Jumeirah makes use of a live restaurant reservation app, Seven Rooms, which allows the concierge to make bookings and receive confirmation. A tailor-made and prompt service, the app is proving to be a success at Burj Al Arab Jumeirah.

According to Silveti, it has “had a positive effect on efficacy, and is a great tool for upselling and providing the highest quality service to guests”. Here again is an example of technology assisting the concierge, rather than hastening their obsolescence.

“Jumeirah makes sure its concierge team is up to the highest standard,” says Silveti. “Besides alternative tools, the essence of the concierge will always be using creativity and attention to detail to provide the most personalised service.”

Technology, says Silveti, a member of Les Clefs D’Or – the international network of concierges – has enabled his role to become more versatile and adaptable.

“Concierges need to keep learning and changing,” he says. “Jumeirah concierge staff have not been negatively affected. Instead, we have improved ourselves, coming up with new ideas and different ways we can approach the guests and enhance their experience.”

So, if anything, the rise of digitalisation has created a state of self-improvement among concierges?

“Having a clear vision, while using technology and new trends to our advantage, makes the concierge successful without the need to reduce staff – but rather investing in them,” says Silveti.

This year marked the tenth anniversary of the launch of the iPhone, which Apple commemorated in October by unveiling the iPhone X, billed as the most powerful smartphone ever.

If the concierge has managed to survive the technological onslaught of the last decade, how might the role now evolve? In Brant’s eyes, for all the bells and whistles, a luxury hotel experience is defined by one thing alone: status.

“The future of luxury experiences is not about expensive products or services," she says, "it is about status. That is much less about what we have, and much more about who we are,” she says. “The concierge of the future will have to fulfil the desires and needs of our guests who seek to express themselves in a more meaningful way.”

This, she says, may entail enabling guests to feel better by booking the best personal trainer in town; securing the services of a personal stylist, or helping guests finalise an important business deal by ensuring the best service at the breakfast restaurant.

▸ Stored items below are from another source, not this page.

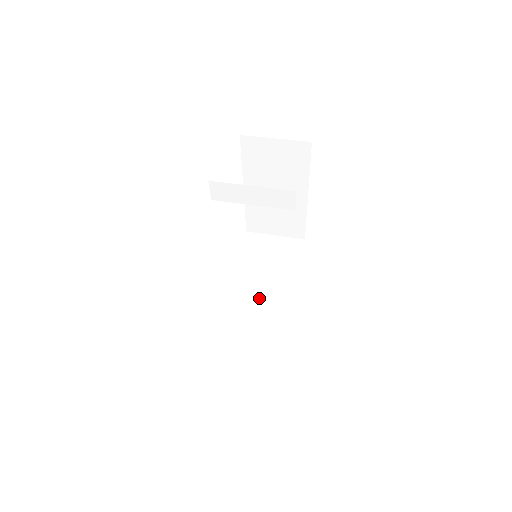
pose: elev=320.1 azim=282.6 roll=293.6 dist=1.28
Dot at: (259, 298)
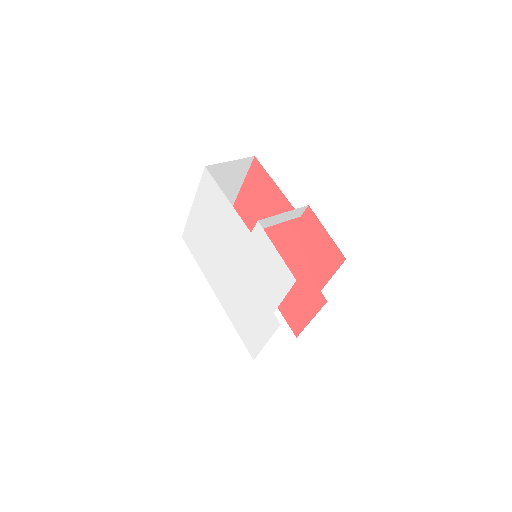
Dot at: occluded
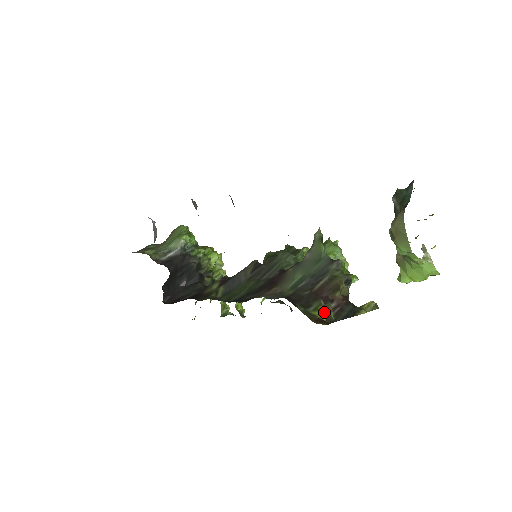
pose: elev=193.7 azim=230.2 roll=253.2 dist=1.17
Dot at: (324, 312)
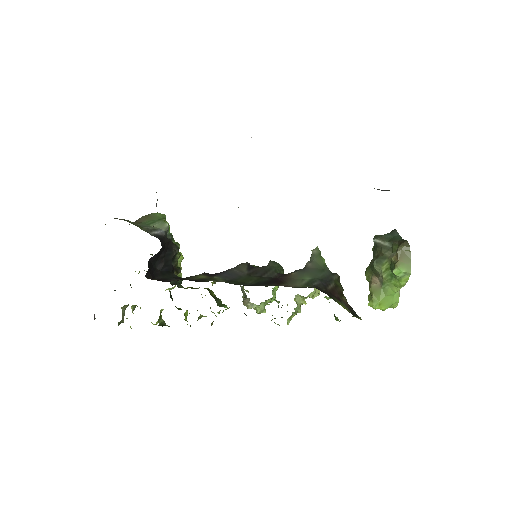
Dot at: (344, 306)
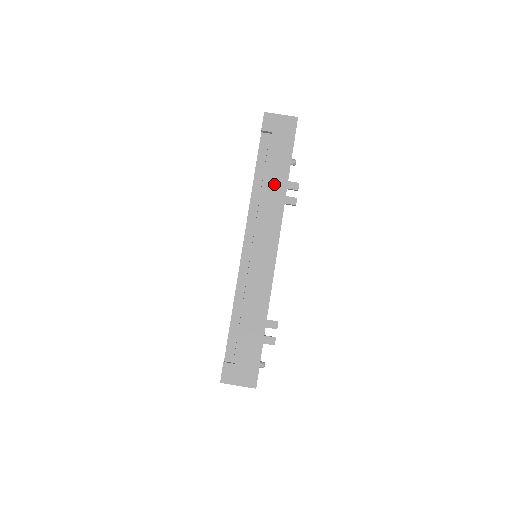
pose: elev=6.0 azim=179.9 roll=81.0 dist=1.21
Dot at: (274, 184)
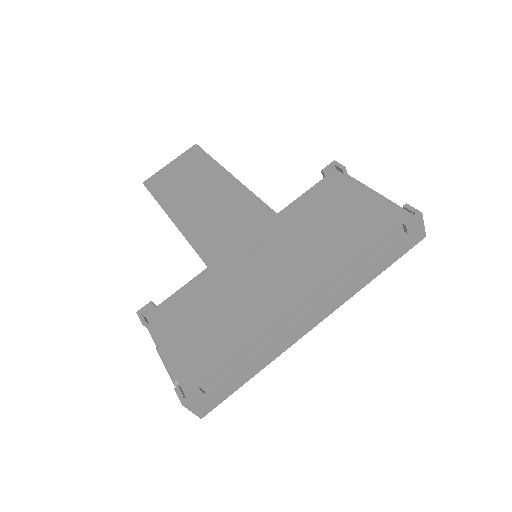
Dot at: (366, 275)
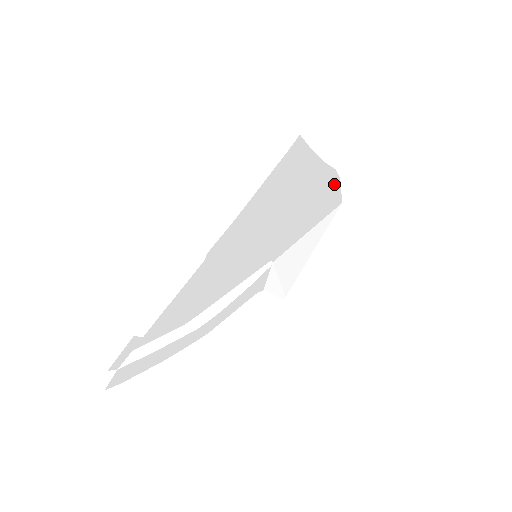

“In other words, the future of concierge is about fulfilling a purpose not a function,” Silveti explains. “Technology has made guests become more independent due to the accessibility that technology has provided, but it has helped the concierge become more innovative through a more challenging period.

“Although I believe we will keep evolving, and keep up with technology to fulfil our guests’ demands and needs, it is also the time we remind ourselves of the essence of who we are and why we are still here. We are social advisers, business expediters and personal confidants.”

In the eyes of today’s luxury hoteliers, we’re still some way from developing an app that can provide all of that.